* _Problems to solve_:
a) In the thread on Python builtins implemented as classes, at what layer does CPython implement these built-ins?
b) Resume the thread on Python builtins implemented as classes, starting after its last sentence.

══ Source extract

Many Python builtin "functions" are actually classes, although they also have a straightforward function implementation. Even very simple ones, such as itertools.repeat
. What is the motivation for this? It seems like over-engineering to me.
Edit: I am not asking about the purpose of itertools.repeat
or any other particular function. It was just an example of a very simple function with a very simple possible impementation:
def repeat(x):
while True: yield x
But itertools.repeat
is not actually a function, it's implemented as a class. My question is: Why? It seems like unnecessary overhead.
Also I understand that classes are callable functions and how you can emulate a function-like behavior using a class. But I don't understand why it's so widely used through the standard library.
Implementing as a class for itertools
has some advantages that generator functions don't have. For example:
- CPython implements these built-ins at the C layer, and at the C layer, a generator "function" is best implemented as a class implementing
__next__
that preserves state as instance attributes; yield
based generators are a Python layer nicety, and really, they're just an instance of the generator
class (so they're actually still class instances, like everything else in Python)
- Generators aren't pickleable or copyable, and don't have "story" for making them support either behavior (the internal state is too complex and opaque to generalize it); a class can define
__reduce__
/__copy__
/__deepcopy__
(and if it's a Python level class, it probably doesn't even need to do that; it will work automatically) and make the instances pickleable/copyable (so if you have already generated 5 elements from a range
iterator, you can copy or pickle/unpickle it, and get an iterator the same distance along in iteration)

════
══ Supplied entries

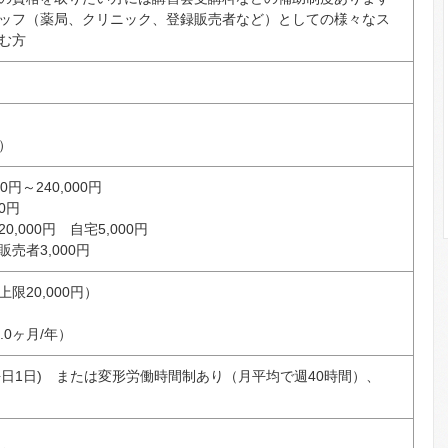
ッフ（薬局、クリニック、登録販売者など）としての様々なス
む方
）
0円～240,000円
0円
,000円 自宅5,000円
販売者3,000円
限20,000円）
.0ヶ月/年）
平日1日) または変形労働時間制あり（月平均で週40時間）、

════

* _Results_:
a) At the C layer.

b)
For non-generator tools, the reasons are usually similar. Classes can be given state and customized behaviors that a function can't. They can be inherited from (if that's desired, but C layer classes can prohibit subclassing if they're "logically" functions).
It's also useful for dynamic instance creation; if you have an instance of an unknown class but a known prototype (say, the sequence constructors that take an iterable, or chain
or whatever), and you want to convert some other type to that class, you can do type(unknown)(constructorarg)
; if it's a generator, type(unknown)
is useless, you can't use it to make more of itself because you can't introspect to figure out where it came from (not in reasonable ways).
And beyond that, even if you never use the features for programming logic, what would you rather see in the interactive interpreter or doing print debugging of type(myiter)
, <class 'generator'>
that gives no hints as to origin, or <class 'itertools.repeat'>
that tells you exactly what you have and where it came from?
Both functions and classes are callables, so they can be used interchangeably in higher-order functions, for example.
$ python2
...
>>> map(dict, [["ab"], ["cd"], ["ef"]])
[{'a': 'b'}, {'c': 'd'}, {'e': 'f'}]
>>> map(lambda x: dict(x), [["ab"], ["cd"], ["ef"]])
[{'a': 'b'}, {'c': 'd'}, {'e': 'f'}]
That said, classes can also define methods that you can later call on the returned objects. For instance, the dict
class defines the .get()
method for dictionaries, etc.
In the case of itertools.repeat
(and most iterators), using a proper class implementing the iterator
protocol has a few advantages from the implementation / maintenance POV - like you can have better control of the iteration, you can specialize the class etc. I also suspect that there are some optimisations that can be done at C-level for proper iterators that don't apply to generators.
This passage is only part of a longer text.